I was wondering what would happen in this scenario. I was in an accident which left me with several damaged discs among other injuries, a totalled car(his insurance paid me it’s worth but I still owed over 5 grand of what is was worth so I lost 5 grand and my stable transportation), the inability to work (from both extreme pain and lack of vehicle as I work as a driver), and I’ve had several medical treatments far exceeding the minimum 20,000 (10,000 from both parties PIP) all due to the other drivers extreme negligence. This case from what I’m told could potentially be worth a lot but if they have no money then does the case just become worthless?
You really need to consult with a personal injury attorney in your area on this type of case. Normally if they have liability insurance you would go after that money. If they have a small liability policy you would be able to get it and keep your options open to sue the driving individually.
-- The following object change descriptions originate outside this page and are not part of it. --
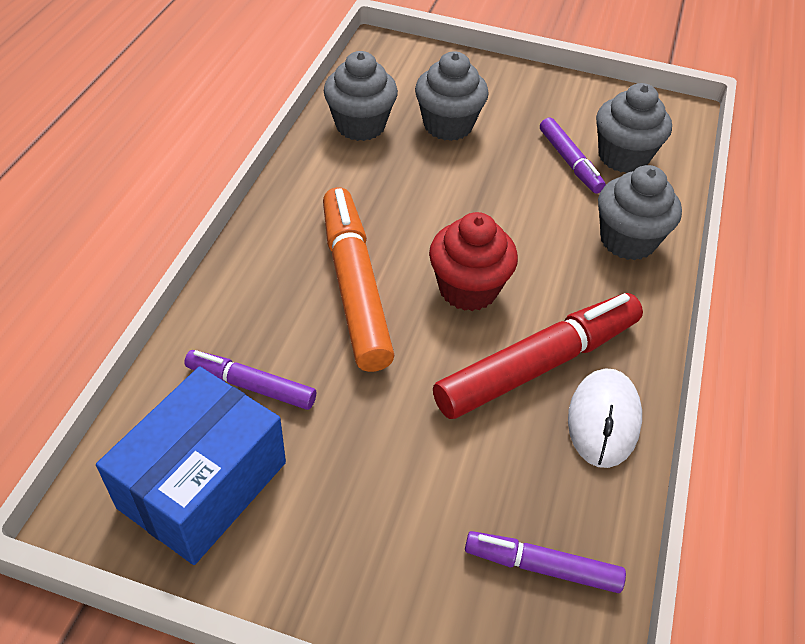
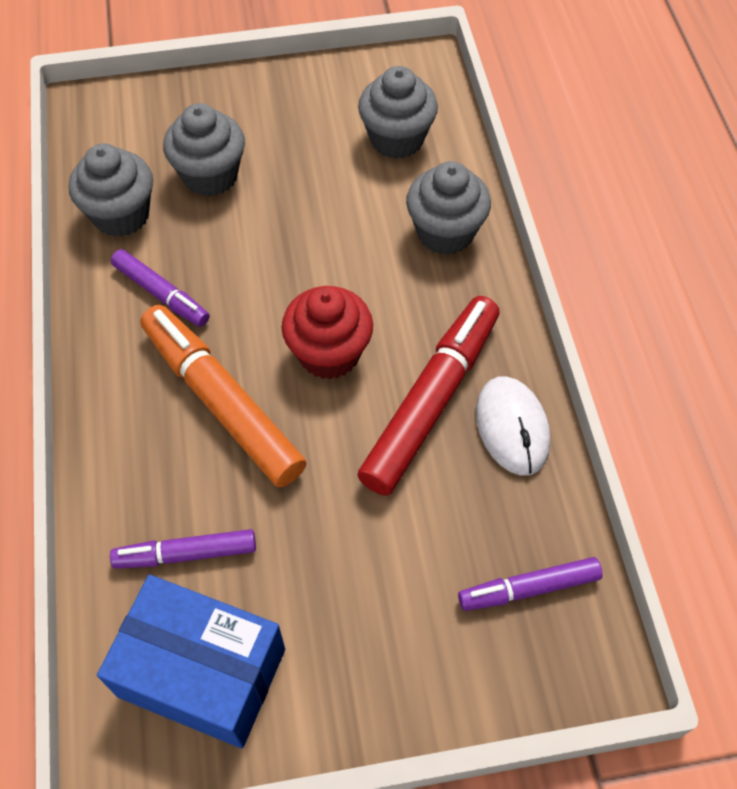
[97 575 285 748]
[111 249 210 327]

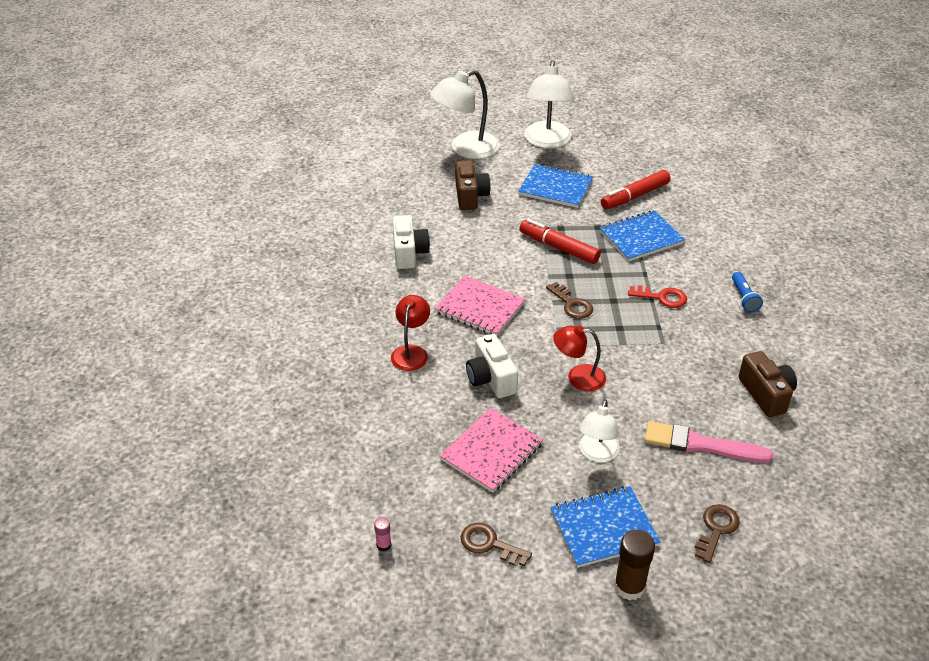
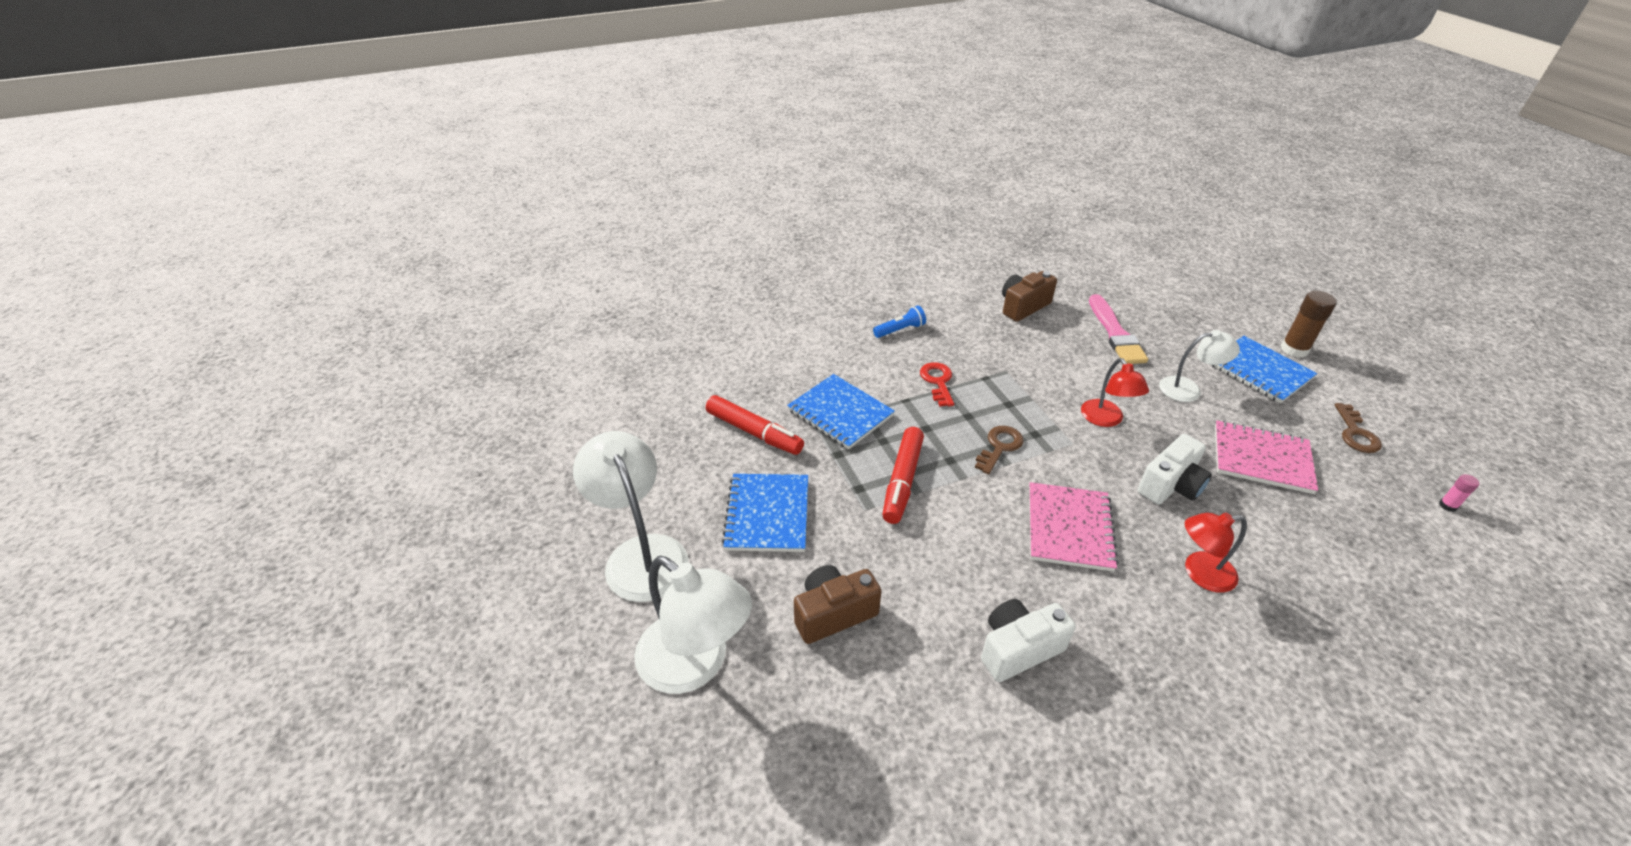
[573 431 689 602]
[695 504 740 563] (first image)

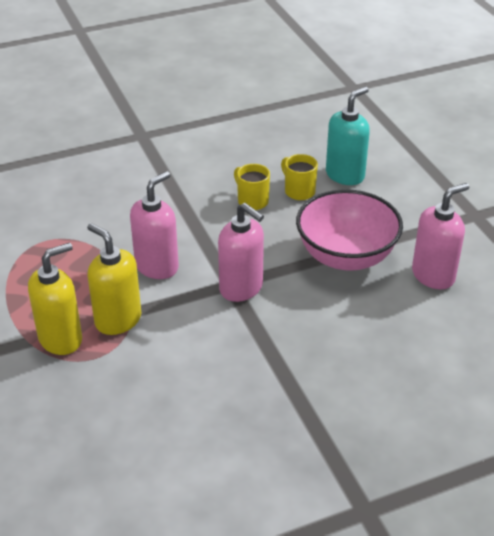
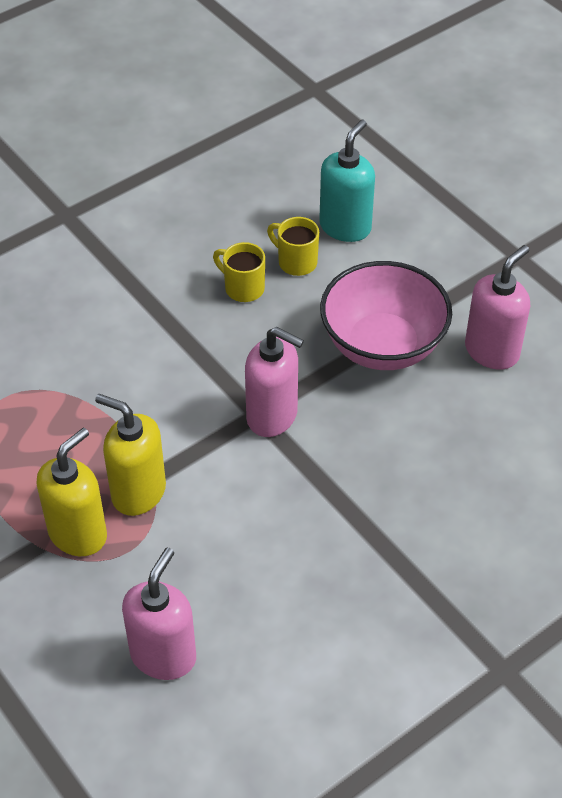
[122 548 196 680]

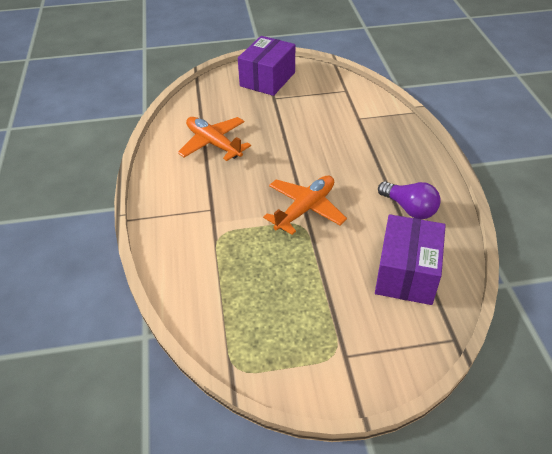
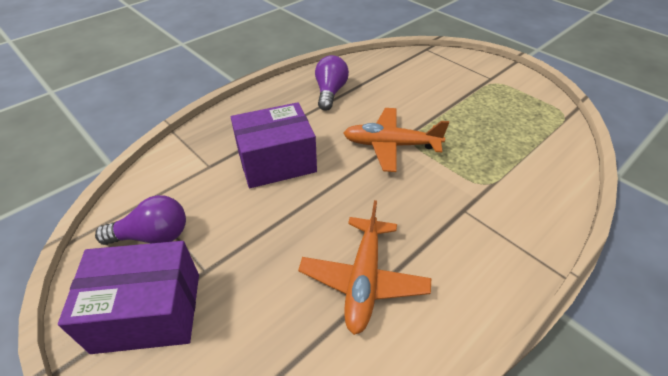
[231 102 317 188]
[95 195 186 245]

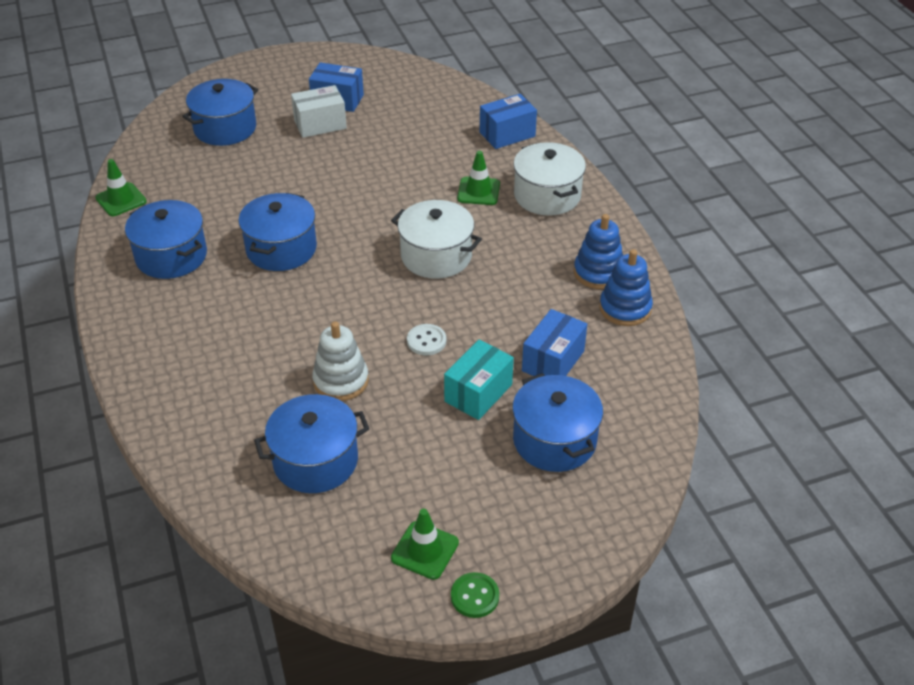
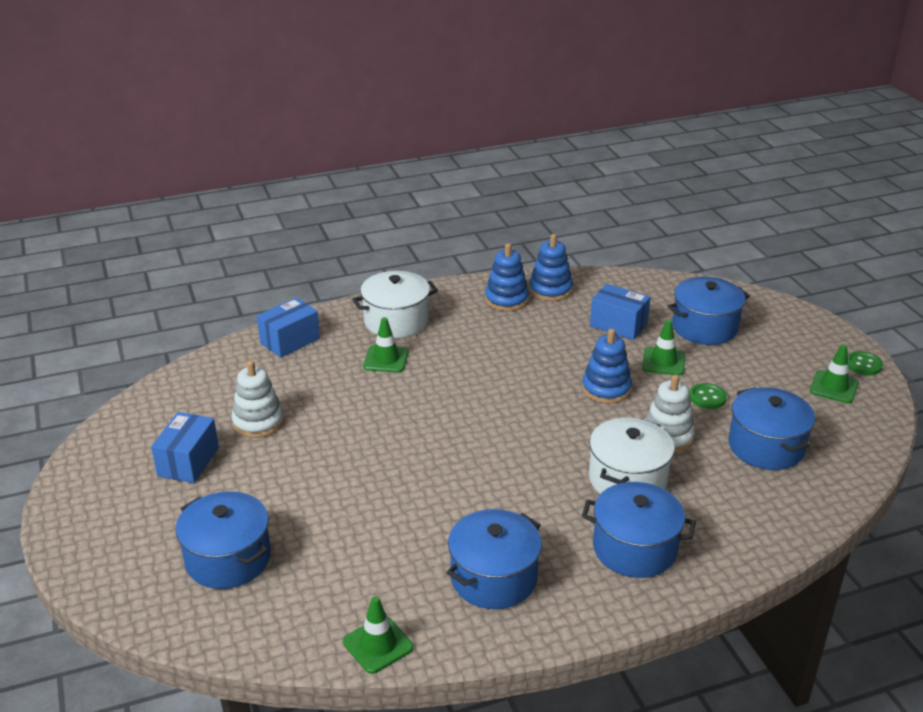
[582 482 696 578]
[291 85 347 138] (first image)
[589 418 675 494]
[582 329 632 404]
[642 320 685 376]
[257 298 320 358]
[231 360 284 438]
[689 383 727 409]

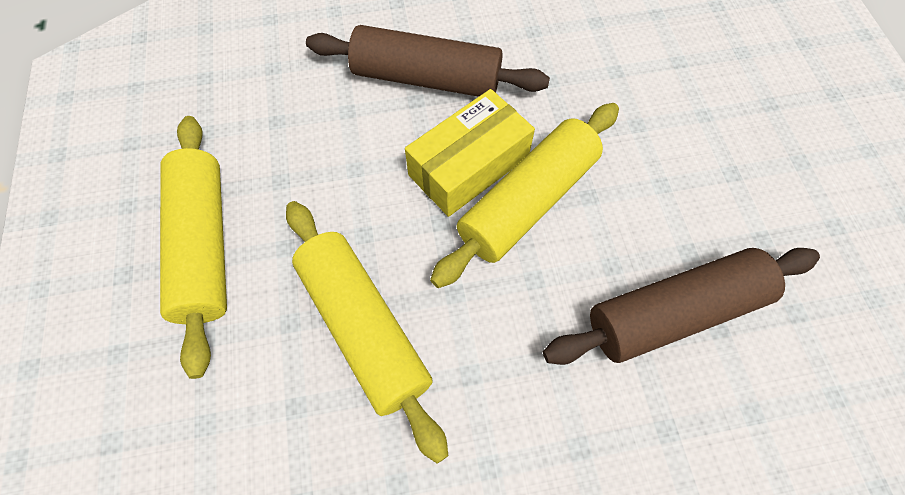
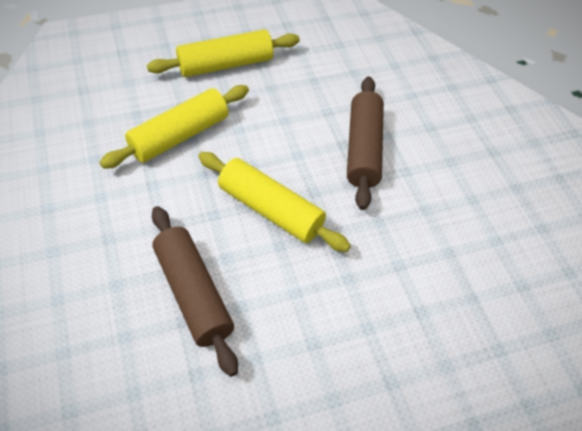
[405 89 535 217] (first image)

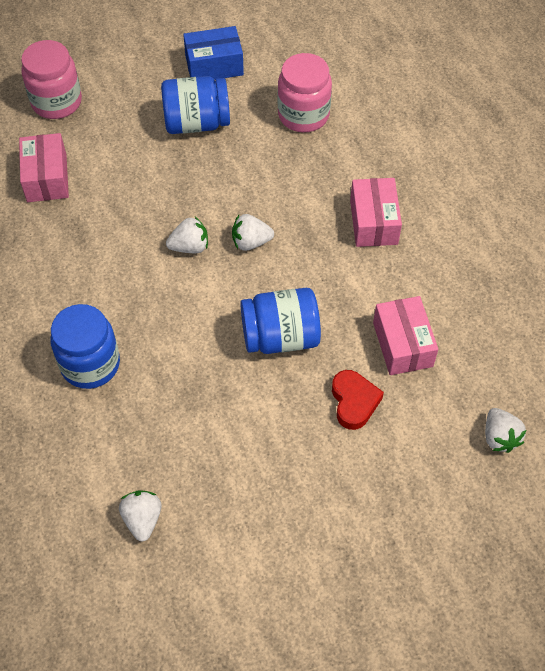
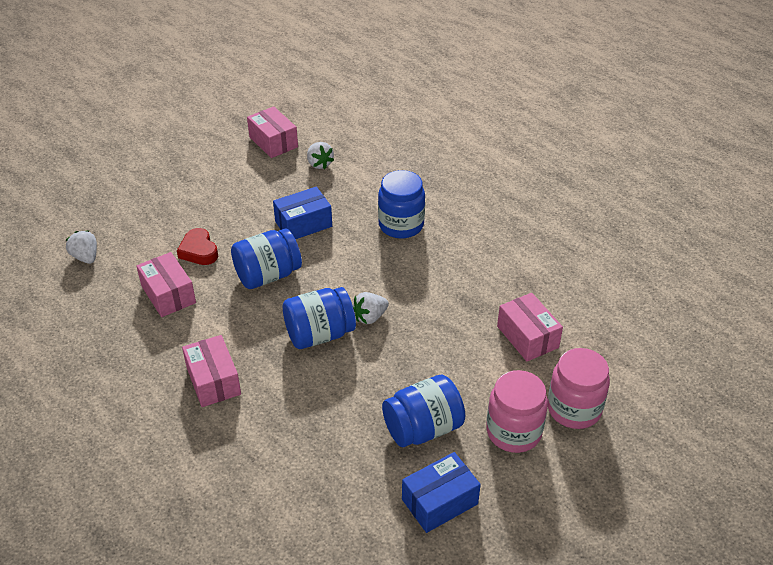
[283 287 356 349]
[486 370 548 453]
[247 106 298 158]
[273 187 332 239]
You really need to consult with a personal injury attorney. Most offer free consultations and only get paid if they collect for you.
Sorry to hear about your circumstances.
There are generally two direct sources of compensation in a car crash. There is the other driver's bodily injury (BI) liability coverage, and your own uninsured/underinsured (UM) coverage (if you have not rejected this coverage).
There may be other potential sources depending on your facts. For purposes here, however, I am assuming a straightforward 2-vehicle collision.
If the other party does not have BI coverage, then you proceed directly to your UM. If the other party has minimal or low BI limits, then you must get permission from UM (if you have it) to accept the BI limits, and after you receive these proceeds, you go against your own UM.
If the other driver does not have BI, and you don't carry UM, then you may have a big problem in this 2-car scenario, i.e. no available compensation coverage. This could lead to nothing available to you.
You should consult counsel to review your specific circumstances to see if anything is available to compensate you.